While noting the difficulty of making predictions, Mr. Anderson reviewed The Times’s estimates and said they seemed reasonable. The overdose death rate reported by the N.C.H.S. provisional estimates for the first half of 2016 would imply a total of 59,779 overdose deaths, if the death rate remains flat through the second half of the year. Based on our reporting, we believe this rate increased.

While the process in each state varies slightly, death certificates are usually first filled out by a coroner, medical examiner or attending physician. These death certificates are then collected by state health departments and sent to the N.C.H.S., which assigns what’s called an ICD-10 code to each death. This code specifies the underlying cause of death, and it’s what determines whether a death is classified as a drug overdose.

Sometimes, the cases are straightforward; other times, it’s not so easy. The people in charge of coding each death — called nosologists — have to differentiate between deaths due to drug overdose and those due to the long-term effects of drug abuse, which get a different code. (There were 2,573 such deaths in 2015.) When alcohol and drugs are both present, they must specify which of the two was the underlying cause. If it’s alcohol, it’s not a “drug overdose” under the commonly used definition. Ideally, every medical examiner, coroner and attending physician would fill out death certificates with perfect consistency, but there are often variations from jurisdiction to jurisdiction that can introduce inconsistencies to the data.

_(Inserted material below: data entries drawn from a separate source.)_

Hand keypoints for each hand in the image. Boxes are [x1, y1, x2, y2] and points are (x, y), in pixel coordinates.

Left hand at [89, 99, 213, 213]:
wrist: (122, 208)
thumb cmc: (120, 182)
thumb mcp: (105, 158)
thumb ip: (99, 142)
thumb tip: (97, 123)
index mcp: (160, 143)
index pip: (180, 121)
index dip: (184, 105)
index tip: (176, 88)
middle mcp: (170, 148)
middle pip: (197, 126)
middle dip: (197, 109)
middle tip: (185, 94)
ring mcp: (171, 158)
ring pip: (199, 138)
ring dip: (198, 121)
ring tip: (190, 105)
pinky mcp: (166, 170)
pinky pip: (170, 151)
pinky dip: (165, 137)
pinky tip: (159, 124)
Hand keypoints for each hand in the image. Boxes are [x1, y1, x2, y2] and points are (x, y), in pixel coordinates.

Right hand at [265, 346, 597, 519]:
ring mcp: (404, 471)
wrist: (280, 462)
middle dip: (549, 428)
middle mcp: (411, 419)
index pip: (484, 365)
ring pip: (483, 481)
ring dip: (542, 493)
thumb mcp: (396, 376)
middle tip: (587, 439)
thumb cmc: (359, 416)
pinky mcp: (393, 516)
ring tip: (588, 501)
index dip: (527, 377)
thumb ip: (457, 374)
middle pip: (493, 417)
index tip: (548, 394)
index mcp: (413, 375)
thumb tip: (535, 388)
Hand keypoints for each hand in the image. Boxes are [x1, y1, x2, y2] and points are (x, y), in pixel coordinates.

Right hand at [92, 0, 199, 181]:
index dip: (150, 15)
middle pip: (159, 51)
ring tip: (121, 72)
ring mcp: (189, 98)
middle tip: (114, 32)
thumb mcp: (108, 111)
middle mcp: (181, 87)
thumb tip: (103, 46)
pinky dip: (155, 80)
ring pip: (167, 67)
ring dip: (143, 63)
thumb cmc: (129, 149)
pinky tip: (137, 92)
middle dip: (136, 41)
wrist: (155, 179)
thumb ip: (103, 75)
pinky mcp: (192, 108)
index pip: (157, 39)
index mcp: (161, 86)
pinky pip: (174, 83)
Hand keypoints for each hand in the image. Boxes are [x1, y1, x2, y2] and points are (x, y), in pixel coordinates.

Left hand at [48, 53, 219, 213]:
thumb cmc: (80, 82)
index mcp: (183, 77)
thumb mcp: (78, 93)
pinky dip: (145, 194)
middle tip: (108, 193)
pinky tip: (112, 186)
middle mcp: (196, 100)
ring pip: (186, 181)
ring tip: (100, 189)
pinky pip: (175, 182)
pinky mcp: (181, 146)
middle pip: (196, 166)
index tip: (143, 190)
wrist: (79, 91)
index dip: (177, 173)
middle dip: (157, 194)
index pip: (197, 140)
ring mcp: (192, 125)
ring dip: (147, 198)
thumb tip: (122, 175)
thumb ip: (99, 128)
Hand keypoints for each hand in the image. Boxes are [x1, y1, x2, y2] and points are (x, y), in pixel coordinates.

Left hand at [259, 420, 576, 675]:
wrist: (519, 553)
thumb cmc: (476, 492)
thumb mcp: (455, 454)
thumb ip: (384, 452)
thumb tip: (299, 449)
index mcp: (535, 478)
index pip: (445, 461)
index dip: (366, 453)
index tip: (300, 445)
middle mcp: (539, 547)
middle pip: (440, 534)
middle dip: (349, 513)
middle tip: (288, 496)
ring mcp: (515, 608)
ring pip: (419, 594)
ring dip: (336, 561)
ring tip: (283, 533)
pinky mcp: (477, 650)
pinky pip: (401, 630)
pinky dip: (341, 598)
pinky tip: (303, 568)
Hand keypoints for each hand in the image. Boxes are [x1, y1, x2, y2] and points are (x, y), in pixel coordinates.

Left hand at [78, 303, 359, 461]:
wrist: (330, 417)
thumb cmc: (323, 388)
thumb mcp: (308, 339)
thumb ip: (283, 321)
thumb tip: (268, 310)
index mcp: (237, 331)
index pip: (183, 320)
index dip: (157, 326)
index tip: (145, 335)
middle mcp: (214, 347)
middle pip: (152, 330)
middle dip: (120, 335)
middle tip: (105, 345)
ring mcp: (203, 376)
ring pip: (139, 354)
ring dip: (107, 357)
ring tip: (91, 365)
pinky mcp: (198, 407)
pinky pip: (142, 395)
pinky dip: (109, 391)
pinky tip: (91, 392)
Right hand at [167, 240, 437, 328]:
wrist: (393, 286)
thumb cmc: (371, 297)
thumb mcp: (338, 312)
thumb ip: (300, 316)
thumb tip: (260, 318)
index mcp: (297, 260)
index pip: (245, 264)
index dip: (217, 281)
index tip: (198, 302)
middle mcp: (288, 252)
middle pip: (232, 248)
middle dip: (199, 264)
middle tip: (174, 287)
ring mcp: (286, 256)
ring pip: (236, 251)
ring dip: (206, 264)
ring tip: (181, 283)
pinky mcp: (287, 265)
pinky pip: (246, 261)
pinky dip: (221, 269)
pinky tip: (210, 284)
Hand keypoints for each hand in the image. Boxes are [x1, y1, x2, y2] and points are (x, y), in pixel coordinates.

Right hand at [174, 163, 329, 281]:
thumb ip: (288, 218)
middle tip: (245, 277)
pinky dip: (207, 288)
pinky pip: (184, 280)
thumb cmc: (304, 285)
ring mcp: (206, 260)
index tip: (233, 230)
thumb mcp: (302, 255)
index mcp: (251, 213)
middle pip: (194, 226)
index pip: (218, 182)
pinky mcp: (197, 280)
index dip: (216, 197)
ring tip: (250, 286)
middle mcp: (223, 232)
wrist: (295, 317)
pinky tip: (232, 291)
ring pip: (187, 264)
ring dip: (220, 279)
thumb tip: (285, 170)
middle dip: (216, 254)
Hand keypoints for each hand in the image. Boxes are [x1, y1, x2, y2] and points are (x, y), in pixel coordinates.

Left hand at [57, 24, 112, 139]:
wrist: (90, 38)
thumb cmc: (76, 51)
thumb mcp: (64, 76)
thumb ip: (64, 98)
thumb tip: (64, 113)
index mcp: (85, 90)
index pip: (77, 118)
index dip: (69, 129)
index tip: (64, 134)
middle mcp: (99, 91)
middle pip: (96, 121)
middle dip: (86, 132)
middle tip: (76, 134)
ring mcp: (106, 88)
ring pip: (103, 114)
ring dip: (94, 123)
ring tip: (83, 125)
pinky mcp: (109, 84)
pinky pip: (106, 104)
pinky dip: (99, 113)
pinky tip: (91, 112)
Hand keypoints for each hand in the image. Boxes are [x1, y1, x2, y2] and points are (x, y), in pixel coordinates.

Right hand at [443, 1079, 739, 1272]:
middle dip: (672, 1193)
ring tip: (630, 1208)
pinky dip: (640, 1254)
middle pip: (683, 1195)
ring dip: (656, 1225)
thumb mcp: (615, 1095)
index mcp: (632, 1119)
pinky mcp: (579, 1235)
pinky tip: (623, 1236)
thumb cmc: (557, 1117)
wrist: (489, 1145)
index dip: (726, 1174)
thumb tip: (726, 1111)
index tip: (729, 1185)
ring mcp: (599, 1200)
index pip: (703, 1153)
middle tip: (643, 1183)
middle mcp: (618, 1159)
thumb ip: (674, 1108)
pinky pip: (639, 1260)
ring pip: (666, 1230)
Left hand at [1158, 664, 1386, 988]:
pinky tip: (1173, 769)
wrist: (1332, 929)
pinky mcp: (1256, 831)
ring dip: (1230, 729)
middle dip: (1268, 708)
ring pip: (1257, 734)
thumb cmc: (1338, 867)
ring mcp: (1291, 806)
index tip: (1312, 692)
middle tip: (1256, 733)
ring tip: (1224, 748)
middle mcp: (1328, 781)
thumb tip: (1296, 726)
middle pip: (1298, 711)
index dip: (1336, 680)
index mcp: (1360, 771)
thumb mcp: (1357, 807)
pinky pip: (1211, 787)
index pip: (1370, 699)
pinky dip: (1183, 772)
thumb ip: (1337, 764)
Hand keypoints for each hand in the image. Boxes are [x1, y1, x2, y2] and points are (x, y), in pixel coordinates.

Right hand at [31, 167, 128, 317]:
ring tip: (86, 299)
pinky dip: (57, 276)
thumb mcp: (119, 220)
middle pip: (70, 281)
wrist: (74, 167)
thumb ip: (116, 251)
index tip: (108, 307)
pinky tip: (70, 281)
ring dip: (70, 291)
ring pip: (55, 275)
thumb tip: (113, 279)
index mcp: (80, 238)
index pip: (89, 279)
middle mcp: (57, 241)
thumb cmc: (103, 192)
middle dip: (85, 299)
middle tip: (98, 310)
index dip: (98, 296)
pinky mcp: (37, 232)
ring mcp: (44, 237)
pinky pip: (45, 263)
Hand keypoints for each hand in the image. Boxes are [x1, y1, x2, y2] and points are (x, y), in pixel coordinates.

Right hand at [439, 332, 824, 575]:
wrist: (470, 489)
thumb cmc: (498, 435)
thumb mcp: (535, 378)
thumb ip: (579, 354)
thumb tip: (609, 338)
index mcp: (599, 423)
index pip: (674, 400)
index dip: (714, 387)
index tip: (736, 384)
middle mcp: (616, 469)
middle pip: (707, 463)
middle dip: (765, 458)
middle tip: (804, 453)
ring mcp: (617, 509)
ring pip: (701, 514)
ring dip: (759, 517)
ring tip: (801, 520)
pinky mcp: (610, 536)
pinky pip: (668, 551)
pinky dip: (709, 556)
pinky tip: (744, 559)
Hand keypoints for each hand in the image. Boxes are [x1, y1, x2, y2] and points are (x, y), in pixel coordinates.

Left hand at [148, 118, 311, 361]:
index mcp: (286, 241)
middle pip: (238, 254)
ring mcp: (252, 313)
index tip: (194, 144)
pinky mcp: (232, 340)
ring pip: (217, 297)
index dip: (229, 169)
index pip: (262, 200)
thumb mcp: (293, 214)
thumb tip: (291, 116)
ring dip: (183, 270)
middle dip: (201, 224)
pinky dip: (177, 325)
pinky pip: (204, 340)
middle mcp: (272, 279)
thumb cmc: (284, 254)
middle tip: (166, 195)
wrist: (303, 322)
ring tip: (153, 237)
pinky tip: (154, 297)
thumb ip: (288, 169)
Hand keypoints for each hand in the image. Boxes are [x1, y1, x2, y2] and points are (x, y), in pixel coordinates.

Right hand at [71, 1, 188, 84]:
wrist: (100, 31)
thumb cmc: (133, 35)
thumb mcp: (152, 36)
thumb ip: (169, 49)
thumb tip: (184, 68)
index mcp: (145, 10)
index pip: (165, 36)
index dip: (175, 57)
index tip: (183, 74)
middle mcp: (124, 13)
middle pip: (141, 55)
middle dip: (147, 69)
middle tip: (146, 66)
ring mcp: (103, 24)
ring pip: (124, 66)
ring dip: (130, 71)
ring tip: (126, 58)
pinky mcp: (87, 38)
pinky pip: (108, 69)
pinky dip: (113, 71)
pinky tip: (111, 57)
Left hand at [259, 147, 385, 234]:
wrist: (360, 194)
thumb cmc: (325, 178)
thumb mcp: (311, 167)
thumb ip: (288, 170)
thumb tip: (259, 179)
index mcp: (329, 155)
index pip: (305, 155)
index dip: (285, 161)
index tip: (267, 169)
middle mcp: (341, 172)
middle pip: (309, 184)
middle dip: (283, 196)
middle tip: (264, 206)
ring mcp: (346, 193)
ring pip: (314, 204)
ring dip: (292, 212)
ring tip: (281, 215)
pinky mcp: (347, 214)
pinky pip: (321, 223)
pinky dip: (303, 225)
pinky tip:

These inconsistencies are part of the reason there is a delay in drug death reporting, and among the reasons we can still only estimate the number of drug overdoses in 2016. Since we compiled our data from state health departments and county coroners and medical examiners directly, the deaths have not yet been assigned ICD-10 codes by the N.C.H.S. — that is, the official underlying cause of death has not yet been categorized. In addition, the mortality data in official statistics focuses on deaths among residents. But county coroners typically count up whichever deaths come through their office, regardless of residency. When there were large discrepancies between the 2015 counts from the C.D.C. and the state or county, we used the percent change from 2015 to calculate our 2016 estimate.

We can say with confidence that drug deaths rose a great deal in 2016, but it is hard to say precisely how many died or in which places drug deaths rose most steeply. Because of the delay associated with toxicology reports and inconsistencies in the reported data, our exact estimate — 62,497 total drug overdose deaths — could vary from the true number by several thousand.